Task objective
Reproduce the part of the mailing-list email that starts at "From: Peter Brett" and ends at "character sets useful?".

Page text
=== Begin Enclosure ===

From: Peter Brett <pbrett_at_[hidden]>
Date: Mon, 1 Feb 2021 09:21:49 +0000
> -----Original Message-----
> From: SG16 <sg16-bounces_at_lists.isocpp.org> On Behalf Of Jens Maurer via SG16
> Sent: 30 January 2021 19:26
> To: sg16_at_[hidden]; Hubert Tong <hubert.reinterpretcast_at_gmail.com>
> Cc: Jens Maurer <Jens.Maurer_at_gmx.net>; Corentin <corentin.jabot_at_gmail.com>
> Subject: Re: [SG16] Is the concept of basic execution character sets useful?
>
> > Unfortunately, when that's the case (and I agree that's the case more
> often than we'd like, another good example is shift-jis/win-1251), string
> literals cannot be interpreted properly by "locale specific" runtime
> functions.
> > Such runtime function expects an encoding that is not the same as the
> string literal, it cannot interpret it correctly, which can lead to
> mojibake, etc.
>
> From a core language perspective, we have a compile-time encoding for
> literals
> (i.e. mapping of character sequences inside literals to code unit
> sequences).
>
> The actual execution environment of the program (possibly conveyed via
> locale)

=== End Enclosure ===

Dataset excerpts:
=== Begin Enclosure ===

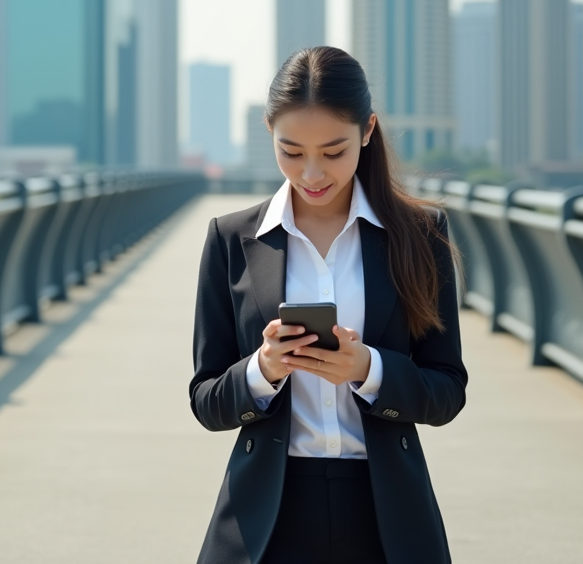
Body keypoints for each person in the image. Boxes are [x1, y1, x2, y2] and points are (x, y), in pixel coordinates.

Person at [189, 46, 468, 564]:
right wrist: (261, 370)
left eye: (333, 151)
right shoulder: (231, 240)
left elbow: (447, 390)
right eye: (291, 151)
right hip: (266, 516)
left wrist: (370, 369)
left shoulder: (421, 236)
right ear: (268, 131)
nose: (312, 172)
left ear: (367, 131)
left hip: (384, 514)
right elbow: (206, 400)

=== End Enclosure ===

Finished exercise
From: Peter Brett <pbrett_at_[hidden]>
Date: Mon, 1 Feb 2021 09:21:49 +0000
> -----Original Message-----
> From: SG16 <sg16-bounces_at_lists.isocpp.org> On Behalf Of Jens Maurer via SG16
> Sent: 30 January 2021 19:26
> To: sg16_at_[hidden]; Hubert Tong <hubert.reinterpretcast_at_gmail.com>
> Cc: Jens Maurer <Jens.Maurer_at_gmx.net>; Corentin <corentin.jabot_at_gmail.com>
> Subject: Re: [SG16] Is the concept of basic execution character sets useful?